- _Records shown_
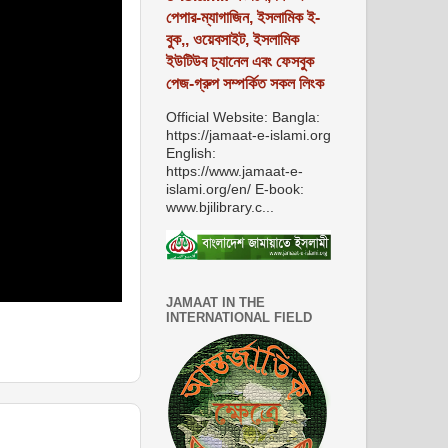
পেপার-ম্যাগাজিন, ইসলামিক ই-
বুক,, ওয়েবসাইট, ইসলামিক
ইউটিউব চ্যানেল এবং ফেসবুক
পেজ-গ্রুপ সম্পর্কিত সকল লিংক
Official Website: Bangla:
https://jamaat-e-islami.org
English:
https://www.jamaat-e-
islami.org/en/ E-book:
www.bjilibrary.c...
JAMAAT IN THE
INTERNATIONAL FIELD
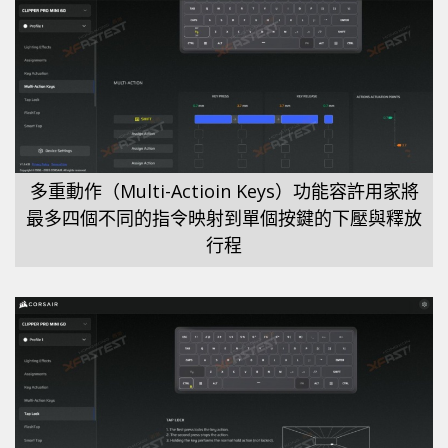
多重動作（Multi-Actioin Keys）功能容許用家將
最多四個不同的指令映射到單個按鍵的下壓與釋放
行程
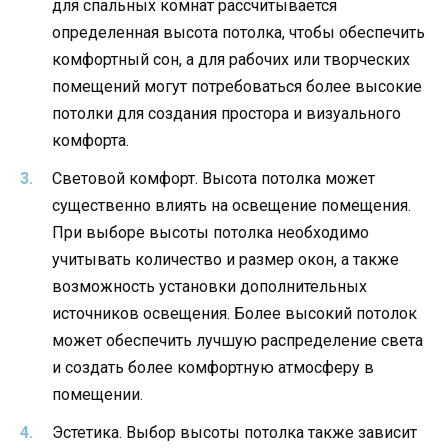
для спальных комнат рассчитывается
определенная высота потолка, чтобы обеспечить
комфортный сон, а для рабочих или творческих
помещений могут потребоваться более высокие
потолки для создания простора и визуального
комфорта.
Световой комфорт. Высота потолка может
существенно влиять на освещение помещения.
При выборе высоты потолка необходимо
учитывать количество и размер окон, а также
возможность установки дополнительных
источников освещения. Более высокий потолок
может обеспечить лучшую распределение света
и создать более комфортную атмосферу в
помещении.
Эстетика. Выбор высоты потолка также зависит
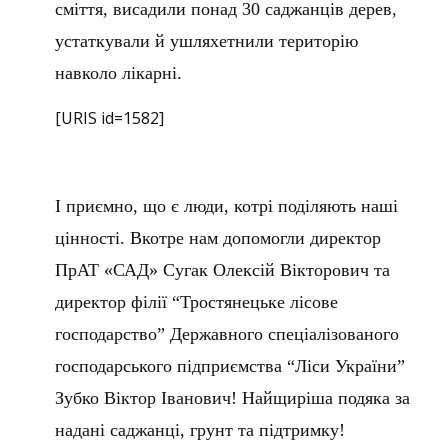
сміття, висадили понад 30 саджанців дерев,
у
статкували й ушляхетнили територію
навколо лікарні.
[URIS id=1582]
І приємно, що є люди, котрі поділяють наші
цінності. Вкотре нам допомогли директор
ПрАТ «САД» Сугак Олексій Вікторович та
директор філії “Тростянецьке лісове
господарство” Державного спеціалізованого
господарського підприємства “Ліси України”
Зубко Віктор Іванович! Найщиріша подяка за
надані саджанці, грунт та підтримку!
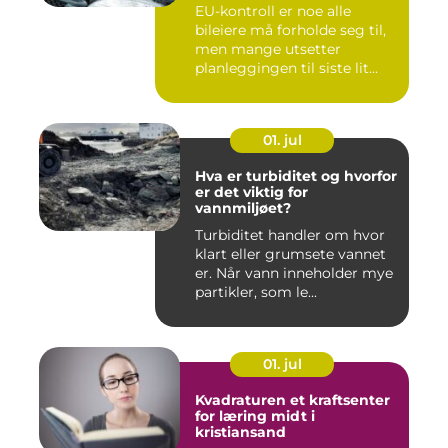
EU-kontroll er noe alle
bileiere må forholde seg til,
men mange utsetter
planleggingen til siste lit...
01. jul
Hva er turbiditet og hvorfor
er det viktig for
vannmiljøet?
Turbiditet handler om hvor
klart eller grumsete vannet
er. Når vann inneholder mye
partikler, som le...
01. jul
Kvadraturen et kraftsenter
for læring midt i
kristiansand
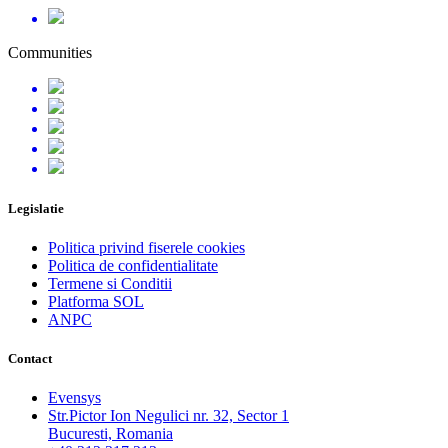
Communities
Legislatie
Politica privind fiserele cookies
Politica de confidentialitate
Termene si Conditii
Platforma SOL
ANPC
Contact
Evensys
Str.Pictor Ion Negulici nr. 32, Sector 1
Bucuresti, Romania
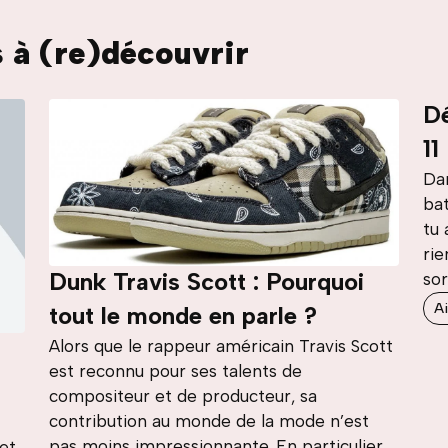
s à (re)découvrir
Dé
11
Dan
bat
tu 
rie
Dunk Travis Scott : Pourquoi
sor
Ai
tout le monde en parle ?
Alors que le rappeur américain Travis Scott
est reconnu pour ses talents de
compositeur et de producteur, sa
contribution au monde de la mode n’est
pas moins impressionnante. En particulier,
et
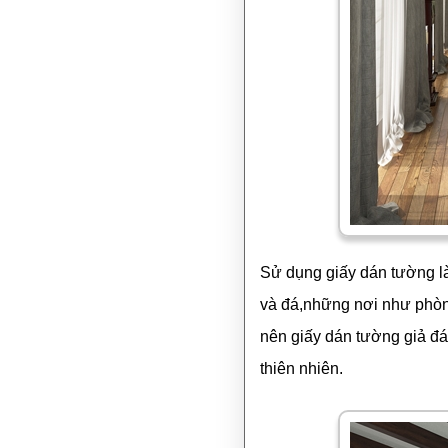
Sử dụng giấy dán tường l
và đá,những nơi như phòng
nên giấy dán tường giả đá
thiên nhiên.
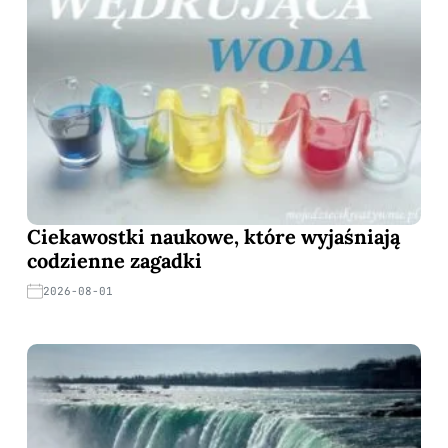
Ciekawostki naukowe, które wyjaśniają
codzienne zagadki
2026-08-01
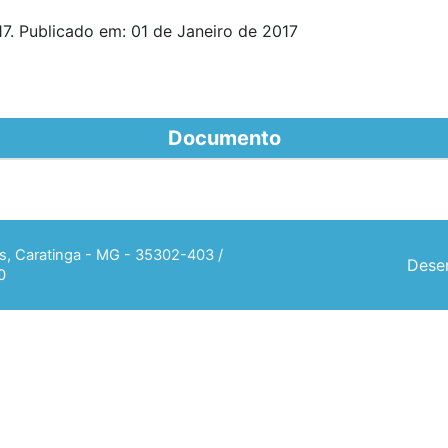
7. Publicado em: 01 de Janeiro de 2017
Documento
ias, Caratinga - MG - 35302-403 /
Desen
0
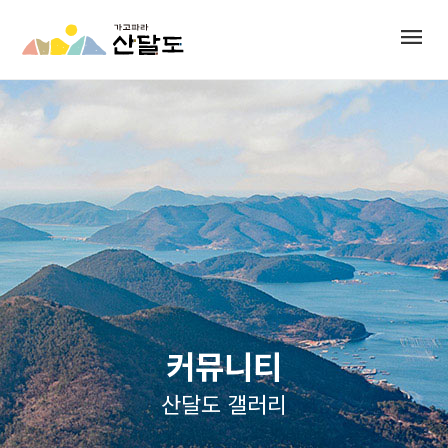
menu
커뮤니티
산달도 갤러리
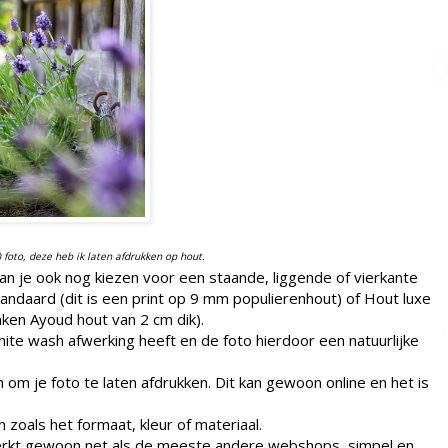
e) foto, deze heb ik laten afdrukken op hout.
an je ook nog kiezen voor een staande, liggende of vierkante
ndaard (dit is een print op 9 mm populierenhout) of Hout luxe
ken Ayoud hout van 2 cm dik).
te wash afwerking heeft en de foto hierdoor een natuurlijke
 om je foto te laten afdrukken. Dit kan gewoon online en het is
zoals het formaat, kleur of materiaal.
werkt gewoon net als de meeste andere webshops, simpel en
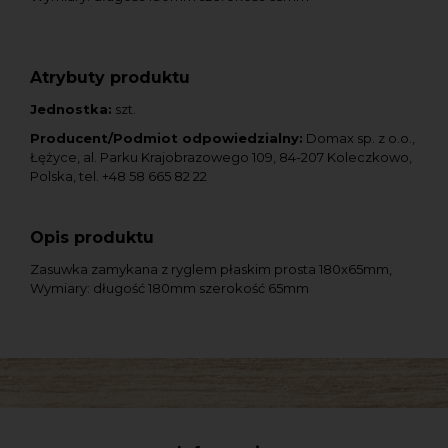
Atrybuty produktu
Jednostka:
szt.
Producent/Podmiot odpowiedzialny:
Domax sp. z o.o.,
Łężyce, al. Parku Krajobrazowego 109, 84-207 Koleczkowo,
Polska, tel. +48 58 665 82 22
Opis produktu
Zasuwka zamykana z ryglem płaskim prosta 180x65mm,
Wymiary: długość 180mm szerokość 65mm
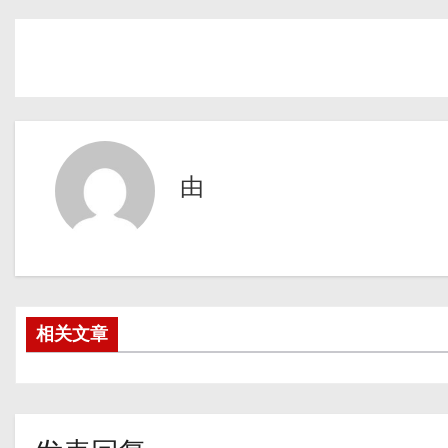
由
相关文章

- _How to complete this task_
Pull out every line in the entries above that contains the string "Scott".

- _Result below_
Dunk Travis Scott : Pourquoi
Alors que le rappeur américain Travis Scott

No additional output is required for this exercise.